Input for this task: Begin

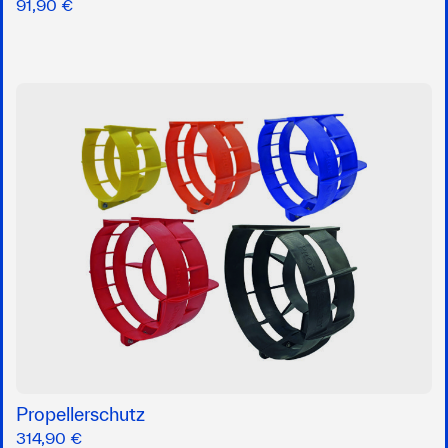
91,90 €
Propellerschutz
314,90 €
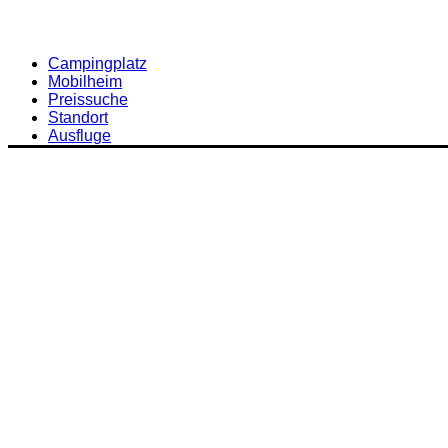
Campingplatz
Mobilheim
Preissuche
Standort
Ausfluge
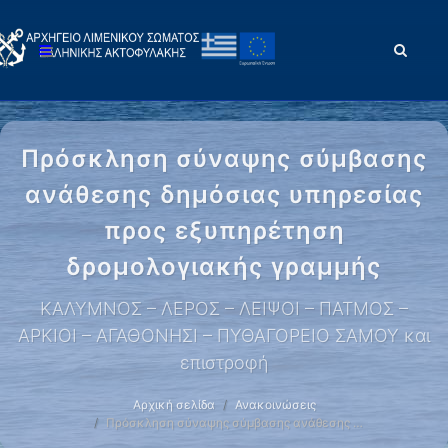
Πρόσκληση σύναψης σύμβασης
ανάθεσης δημόσιας υπηρεσίας
προς εξυπηρέτηση
δρομολογιακής γραμμής
ΚΑΛΥΜΝΟΣ – ΛΕΡΟΣ – ΛΕΙΨΟΙ – ΠΑΤΜΟΣ –
ΑΡΚΙΟΙ – ΑΓΑΘΟΝΗΣΙ – ΠΥΘΑΓΟΡΕΙΟ ΣΑΜΟΥ και
επιστροφή
Αρχική σελίδα
Ανακοινώσεις
Πρόσκληση σύναψης σύμβασης ανάθεσης …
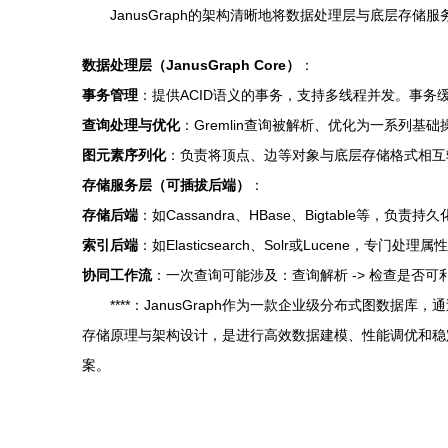
JanusGraph的架构清晰地将数据处理层与底层存储服
数据处理层（JanusGraph Core）
：
事务管理
：提供ACID语义的事务，支持多线程并发。事务缓存（Tra
查询处理与优化
：Gremlin查询被解析、优化为一系列
图元素序列化
：负责将顶点、边等对象与底层存储格式相互
存储服务层（可插拔后端）
：
存储后端
：如Cassandra、HBase、Bigtable
索引后端
：如Elasticsearch、Solr或Lucene
协同工作流
：一次查询可能涉及：查询解析 -> 检查是否可利用
****：JanusGraph作为一款企业级分布式图数
存储原理与架构设计，是进行高效数据建模、性能调优和稳
案。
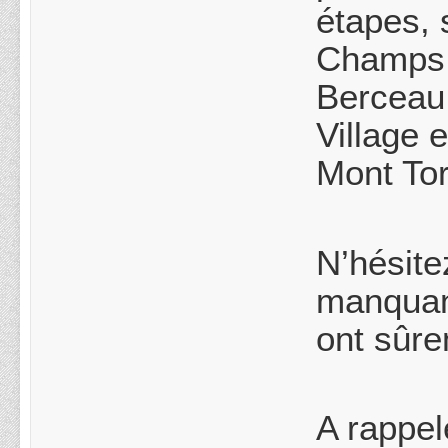
étapes, 
Champs d
Berceau
Village 
Mont Tor
N’hésite
manquant
ont sûre
A rappel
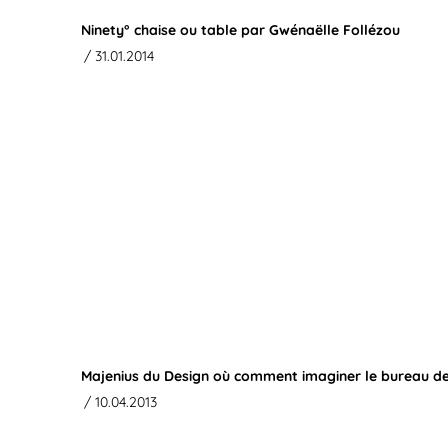
Ninety° chaise ou table par Gwénaëlle Follézou
/ 31.01.2014
Majenius du Design où comment imaginer le bureau d
/ 10.04.2013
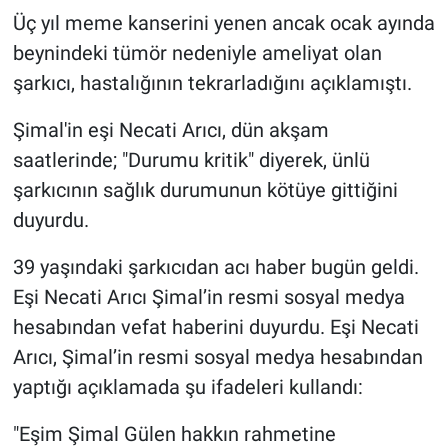
Üç yıl meme kanserini yenen ancak ocak ayında
Gündem Özel
beynindeki tümör nedeniyle ameliyat olan
şarkıcı, hastalığının tekrarladığını açıklamıştı.
Günün görüntüsü
Şimal'in eşi Necati Arıcı, dün akşam
Haber
saatlerinde; "Durumu kritik" diyerek, ünlü
şarkıcının sağlık durumunun kötüye gittiğini
İlan
duyurdu.
Kimdir
39 yaşındaki şarkıcıdan acı haber bugün geldi.
Eşi Necati Arıcı Şimal’in resmi sosyal medya
Koronavirüs
hesabından vefat haberini duyurdu. Eşi Necati
Kültür Sanat
Arıcı, Şimal’in resmi sosyal medya hesabından
yaptığı açıklamada şu ifadeleri kullandı:
Ne demişti
"Eşim Şimal Gülen hakkın rahmetine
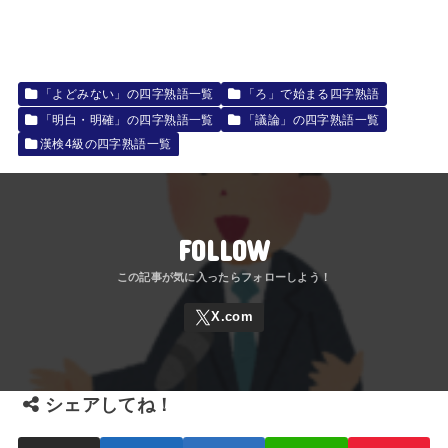
「よどみない」の四字熟語一覧
「ろ」で始まる四字熟語
「明白・明確」の四字熟語一覧
「議論」の四字熟語一覧
漢検4級の四字熟語一覧
FOLLOW
シェアしてね！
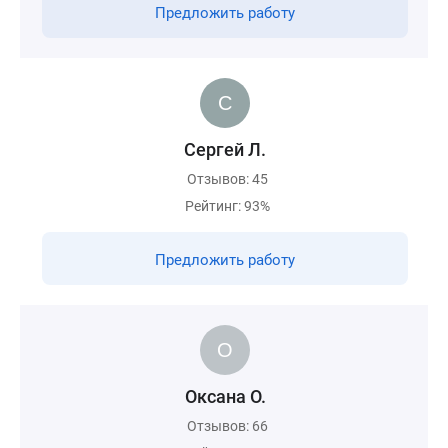
Предложить работу
Сергей Л.
Отзывов: 45
Рейтинг: 93%
Предложить работу
Оксана О.
Отзывов: 66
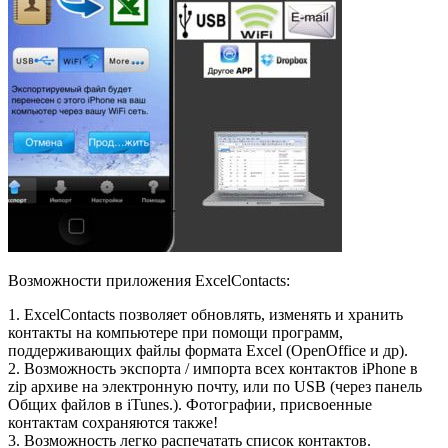
Возможности приложения ExcelContacts:
1. ExcelContacts позволяет обновлять, изменять и хранить
контакты на компьютере при помощи программ,
поддерживающих файлы формата Excel (OpenOffice и др).
2. Возможность экспорта / импорта всех контактов iPhone в
zip архиве на электронную почту, или по USB (через панель
Общих файлов в iTunes.). Фотографии, присвоенные
контактам сохраняются также!
3. Возможность легко распечатать список контактов.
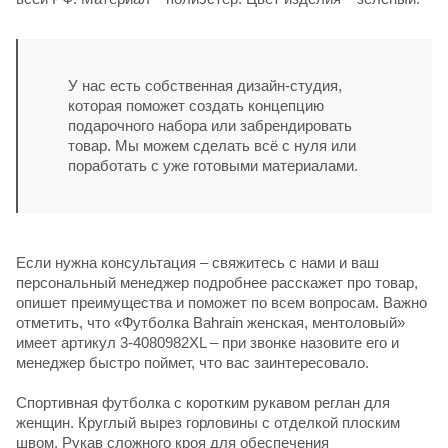
У нас есть собственная дизайн-студия,
которая поможет создать концепцию
подарочного набора или забрендировать
товар. Мы можем сделать всё с нуля или
поработать с уже готовыми материалами.
Если нужна консультация – свяжитесь с нами и ваш
персональный менеджер подробнее расскажет про товар,
опишет преимущества и поможет по всем вопросам. Важно
отметить, что «Футболка Bahrain женская, ментоловый»
имеет артикул 3-4080982XL – при звонке назовите его и
менеджер быстро поймет, что вас заинтересовало.
Спортивная футболка с коротким рукавом реглан для
женщин. Круглый вырез горловины с отделкой плоским
швом. Рукав сложного кроя для обеспечения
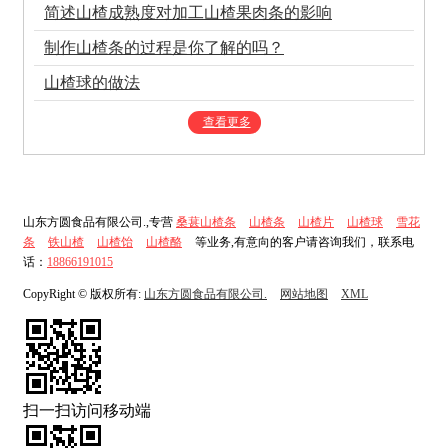
简述山楂成熟度对加工山楂果肉条的影响
制作山楂条的过程是你了解的吗？
山楂球的做法
查看更多
山东方圆食品有限公司.,专营
桑葚山楂条
山楂条
山楂片
山楂球
雪花
条
铁山楂
山楂饴
山楂酪
等业务,有意向的客户请咨询我们，联系电
话：
18866191015
CopyRight © 版权所有:
山东方圆食品有限公司.
网站地图
XML
扫一扫访问移动端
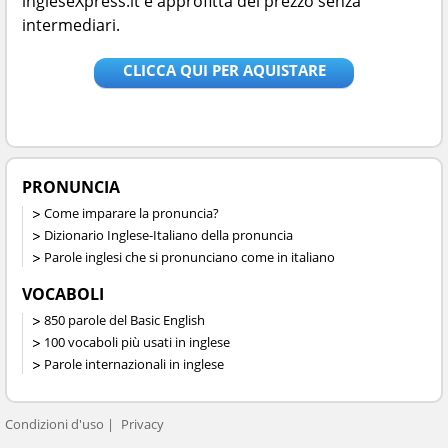
ingleseXpress.it e approfitta del prezzo senza
intermediari.
CLICCA QUI PER AQUISTARE
PRONUNCIA
Come imparare la pronuncia?
Dizionario Inglese-Italiano della pronuncia
Parole inglesi che si pronunciano come in italiano
VOCABOLI
850 parole del Basic English
100 vocaboli più usati in inglese
Parole internazionali in inglese
Condizioni d'uso
Privacy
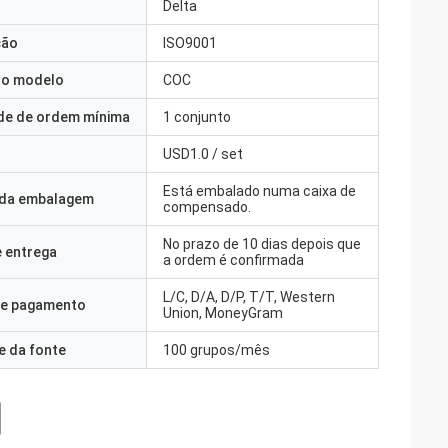
Delta
ção
ISO9001
o modelo
COC
de de ordem mínima
1 conjunto
USD1.0 / set
Está embalado numa caixa de
 da embalagem
compensado.
No prazo de 10 dias depois que
 entrega
a ordem é confirmada
L/C, D/A, D/P, T/T, Western
e pagamento
Union, MoneyGram
e da fonte
100 grupos/mês
sipe.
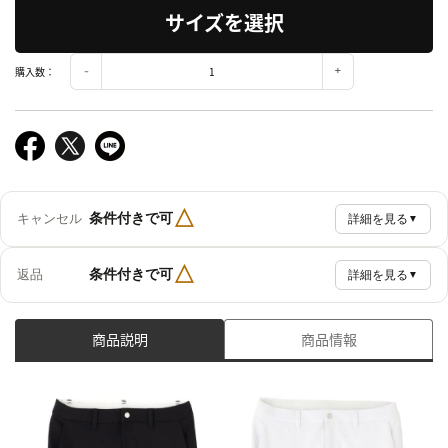
サイズを選択
購入数：
△
条件付きで可
キャンセル
詳細を見る
▼
△
条件付きで可
返品
詳細を見る
▼
商品説明
商品情報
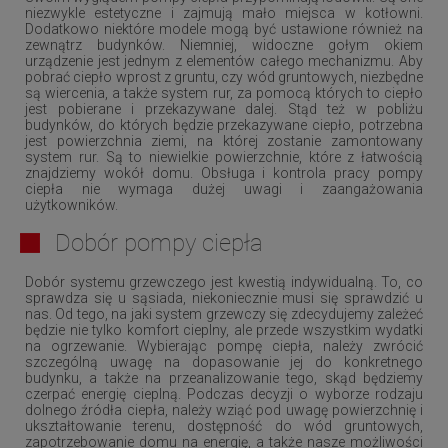
niezwykle estetyczne i zajmują mało miejsca w kotłowni.
Dodatkowo niektóre modele mogą być ustawione również na
zewnątrz budynków. Niemniej, widoczne gołym okiem
urządzenie jest jednym z elementów całego mechanizmu. Aby
pobrać ciepło wprost z gruntu, czy wód gruntowych, niezbędne
są wiercenia, a także system rur, za pomocą których to ciepło
jest pobierane i przekazywane dalej. Stąd też w pobliżu
budynków, do których będzie przekazywane ciepło, potrzebna
jest powierzchnia ziemi, na której zostanie zamontowany
system rur. Są to niewielkie powierzchnie, które z łatwością
znajdziemy wokół domu. Obsługa i kontrola pracy pompy
ciepła nie wymaga dużej uwagi i zaangażowania
użytkowników.
Dobór pompy ciepła
Dobór systemu grzewczego jest kwestią indywidualną. To, co
sprawdza się u sąsiada, niekoniecznie musi się sprawdzić u
nas. Od tego, na jaki system grzewczy się zdecydujemy zależeć
będzie nie tylko komfort cieplny, ale przede wszystkim wydatki
na ogrzewanie.
Wybierając pompę ciepła, należy zwrócić
szczególną uwagę na dopasowanie jej do konkretnego
budynku,
a także na przeanalizowanie tego, skąd będziemy
czerpać energię cieplną. Podczas decyzji o wyborze rodzaju
dolnego źródła ciepła, należy wziąć pod uwagę powierzchnię i
ukształtowanie terenu, ­dostępność do wód gruntowych,
zapotrzebowanie domu na energię, a także nasze możliwości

Input for this task: End

About this exercise:
Express every line of text from all the items above as a Markdown table with the columns "Row" and "Text". Number the rows in order, skip blank lines, and leave out the pictures.

Result below:
| Row | Text |
|---|---|
| 1 | 91,90 € |
| 2 | Propellerschutz |
| 3 | 314,90 € |
| 4 | Campingplatz |
| 5 | Mobilheim |
| 6 | Preissuche |
| 7 | Standort |
| 8 | Ausfluge |
| 9 | Πρόσκληση σύναψης σύμβασης |
| 10 | ανάθεσης δημόσιας υπηρεσίας |
| 11 | προς εξυπηρέτηση |
| 12 | δρομολογιακής γραμμής |
| 13 | ΚΑΛΥΜΝΟΣ – ΛΕΡΟΣ – ΛΕΙΨΟΙ – ΠΑΤΜΟΣ – |
| 14 | ΑΡΚΙΟΙ – ΑΓΑΘΟΝΗΣΙ – ΠΥΘΑΓΟΡΕΙΟ ΣΑΜΟΥ και |
| 15 | επιστροφή |
| 16 | Αρχική σελίδα |
| 17 | Ανακοινώσεις |
| 18 | Πρόσκληση σύναψης σύμβασης ανάθεσης … |
| 19 | JanusGraph的架构清晰地将数据处理层与底层存储服 |
| 20 | 数据处理层（JanusGraph Core） |
| 21 | ： |
| 22 | 事务管理 |
| 23 | ：提供ACID语义的事务，支持多线程并发。事务缓存（Tra |
| 24 | 查询处理与优化 |
| 25 | ：Gremlin查询被解析、优化为一系列 |
| 26 | 图元素序列化 |
| 27 | ：负责将顶点、边等对象与底层存储格式相互 |
| 28 | 存储服务层（可插拔后端） |
| 29 | ： |
| 30 | 存储后端 |
| 31 | ：如Cassandra、HBase、Bigtable |
| 32 | 索引后端 |
| 33 | ：如Elasticsearch、Solr或Lucene |
| 34 | 协同工作流 |
| 35 | ：一次查询可能涉及：查询解析 -> 检查是否可利用 |
| 36 | ****：JanusGraph作为一款企业级分布式图数 |
| 37 | 存储原理与架构设计，是进行高效数据建模、性能调优和稳 |
| 38 | 案。 |
| 39 | étapes,  |
| 40 | Champs d |
| 41 | Berceau |
| 42 | Village  |
| 43 | Mont Tor |
| 44 | N’hésite |
| 45 | manquant |
| 46 | ont sûre |
| 47 | A rappel |
| 48 | Ninety° chaise ou table par Gwénaëlle Follézou |
| 49 | / 31.01.2014 |
| 50 | Majenius du Design où comment imaginer le bureau d |
| 51 | / 10.04.2013 |
| 52 | Üç yıl meme kanserini yenen ancak ocak ayında |
| 53 | Gündem Özel |
| 54 | beynindeki tümör nedeniyle ameliyat olan |
| 55 | şarkıcı, hastalığının tekrarladığını açıklamıştı. |
| 56 | Günün görüntüsü |
| 57 | Şimal'in eşi Necati Arıcı, dün akşam |
| 58 | Haber |
| 59 | saatlerinde; "Durumu kritik" diyerek, ünlü |
| 60 | şarkıcının sağlık durumunun kötüye gittiğini |
| 61 | İlan |
| 62 | duyurdu. |
| 63 | Kimdir |
| 64 | 39 yaşındaki şarkıcıdan acı haber bugün geldi. |
| 65 | Eşi Necati Arıcı Şimal’in resmi sosyal medya |
| 66 | Koronavirüs |
| 67 | hesabından vefat haberini duyurdu. Eşi Necati |
| 68 | Kültür Sanat |
| 69 | Arıcı, Şimal’in resmi sosyal medya hesabından |
| 70 | yaptığı açıklamada şu ifadeleri kullandı: |
| 71 | Ne demişti |
| 72 | "Eşim Şimal Gülen hakkın rahmetine |
| 73 | 「よどみない」の四字熟語一覧 |
| 74 | 「ろ」で始まる四字熟語 |
| 75 | 「明白・明確」の四字熟語一覧 |
| 76 | 「議論」の四字熟語一覧 |
| 77 | 漢検4級の四字熟語一覧 |
| 78 | FOLLOW |
| 79 | シェアしてね！ |
| 80 | Предложить работу |
| 81 | Сергей Л. |
| 82 | Отзывов: 45 |
| 83 | Рейтинг: 93% |
| 84 | Предложить работу |
| 85 | Оксана О. |
| 86 | Отзывов: 66 |
| 87 | Возможности приложения ExcelContacts: |
| 88 | 1. ExcelContacts позволяет обновлять, изменять и хранить |
| 89 | контакты на компьютере при помощи программ, |
| 90 | поддерживающих файлы формата Excel (OpenOffice и др). |
| 91 | 2. Возможность экспорта / импорта всех контактов iPhone в |
| 92 | zip архиве на электронную почту, или по USB (через панель |
| 93 | Общих файлов в iTunes.). Фотографии, присвоенные |
| 94 | контактам сохраняются также! |
| 95 | 3. Возможность легко распечатать список контактов. |
| 96 | У нас есть собственная дизайн-студия, |
| 97 | которая поможет создать концепцию |
| 98 | подарочного набора или забрендировать |
| 99 | товар. Мы можем сделать всё с нуля или |
| 100 | поработать с уже готовыми материалами. |
| 101 | Если нужна консультация – свяжитесь с нами и ваш |
| 102 | персональный менеджер подробнее расскажет про товар, |
| 103 | опишет преимущества и поможет по всем вопросам. Важно |
| 104 | отметить, что «Футболка Bahrain женская, ментоловый» |
| 105 | имеет артикул 3-4080982XL – при звонке назовите его и |
| 106 | менеджер быстро поймет, что вас заинтересовало. |
| 107 | Спортивная футболка с коротким рукавом реглан для |
| 108 | женщин. Круглый вырез горловины с отделкой плоским |
| 109 | швом. Рукав сложного кроя для обеспечения |
| 110 | 简述山楂成熟度对加工山楂果肉条的影响 |
| 111 | 制作山楂条的过程是你了解的吗？ |
| 112 | 山楂球的做法 |
| 113 | 查看更多 |
| 114 | 山东方圆食品有限公司.,专营 |
| 115 | 桑葚山楂条 |
| 116 | 山楂条 |
| 117 | 山楂片 |
| 118 | 山楂球 |
| 119 | 雪花 |
| 120 | 条 |
| 121 | 铁山楂 |
| 122 | 山楂饴 |
| 123 | 山楂酪 |
| 124 | 等业务,有意向的客户请咨询我们，联系电 |
| 125 | 话： |
| 126 | 18866191015 |
| 127 | CopyRight © 版权所有: |
| 128 | 山东方圆食品有限公司. |
| 129 | 网站地图 |
| 130 | XML |
| 131 | 扫一扫访问移动端 |
| 132 | ingleseXpress.it e approfitta del prezzo senza |
| 133 | intermediari. |
| 134 | CLICCA QUI PER AQUISTARE |
| 135 | PRONUNCIA |
| 136 | Come imparare la pronuncia? |
| 137 | Dizionario Inglese-Italiano della pronuncia |
| 138 | Parole inglesi che si pronunciano come in italiano |
| 139 | VOCABOLI |
| 140 | 850 parole del Basic English |
| 141 | 100 vocaboli più usati in inglese |
| 142 | Parole internazionali in inglese |
| 143 | Condizioni d'uso |
| 144 | Privacy |
| 145 | Delta |
| 146 | ção |
| 147 | ISO9001 |
| 148 | o modelo |
| 149 | COC |
| 150 | de de ordem mínima |
| 151 | 1 conjunto |
| 152 | USD1.0 / set |
| 153 | Está embalado numa caixa de |
| 154 |  da embalagem |
| 155 | compensado. |
| 156 | No prazo de 10 dias depois que |
| 157 |  entrega |
| 158 | a ordem é confirmada |
| 159 | L/C, D/A, D/P, T/T, Western |
| 160 | e pagamento |
| 161 | Union, MoneyGram |
| 162 | e da fonte |
| 163 | 100 grupos/mês |
| 164 | sipe. |
| 165 | サイズを選択 |
| 166 | 購入数： |
| 167 | △ |
| 168 | 条件付きで可 |
| 169 | キャンセル |
| 170 | 詳細を見る |
| 171 | ▼ |
| 172 | △ |
| 173 | 条件付きで可 |
| 174 | 返品 |
| 175 | 詳細を見る |
| 176 | ▼ |
| 177 | 商品説明 |
| 178 | 商品情報 |
| 179 | niezwykle estetyczne i zajmują mało miejsca w kotłowni. |
| 180 | Dodatkowo niektóre modele mogą być ustawione również na |
| 181 | zewnątrz budynków. Niemniej, widoczne gołym okiem |
| 182 | urządzenie jest jednym z elementów całego mechanizmu. Aby |
| 183 | pobrać ciepło wprost z gruntu, czy wód gruntowych, niezbędne |
| 184 | są wiercenia, a także system rur, za pomocą których to ciepło |
| 185 | jest pobierane i przekazywane dalej. Stąd też w pobliżu |
| 186 | budynków, do których będzie przekazywane ciepło, potrzebna |
| 187 | jest powierzchnia ziemi, na której zostanie zamontowany |
| 188 | system rur. Są to niewielkie powierzchnie, które z łatwością |
| 189 | znajdziemy wokół domu. Obsługa i kontrola pracy pompy |
| 190 | ciepła nie wymaga dużej uwagi i zaangażowania |
| 191 | użytkowników. |
| 192 | Dobór pompy ciepła |
| 193 | Dobór systemu grzewczego jest kwestią indywidualną. To, co |
| 194 | sprawdza się u sąsiada, niekoniecznie musi się sprawdzić u |
| 195 | nas. Od tego, na jaki system grzewczy się zdecydujemy zależeć |
| 196 | będzie nie tylko komfort cieplny, ale przede wszystkim wydatki |
| 197 | na ogrzewanie. |
| 198 | Wybierając pompę ciepła, należy zwrócić |
| 199 | szczególną uwagę na dopasowanie jej do konkretnego |
| 200 | budynku, |
| 201 | a także na przeanalizowanie tego, skąd będziemy |
| 202 | czerpać energię cieplną. Podczas decyzji o wyborze rodzaju |
| 203 | dolnego źródła ciepła, należy wziąć pod uwagę powierzchnię i |
| 204 | ukształtowanie terenu, ­dostępność do wód gruntowych, |
| 205 | zapotrzebowanie domu na energię, a także nasze możliwości |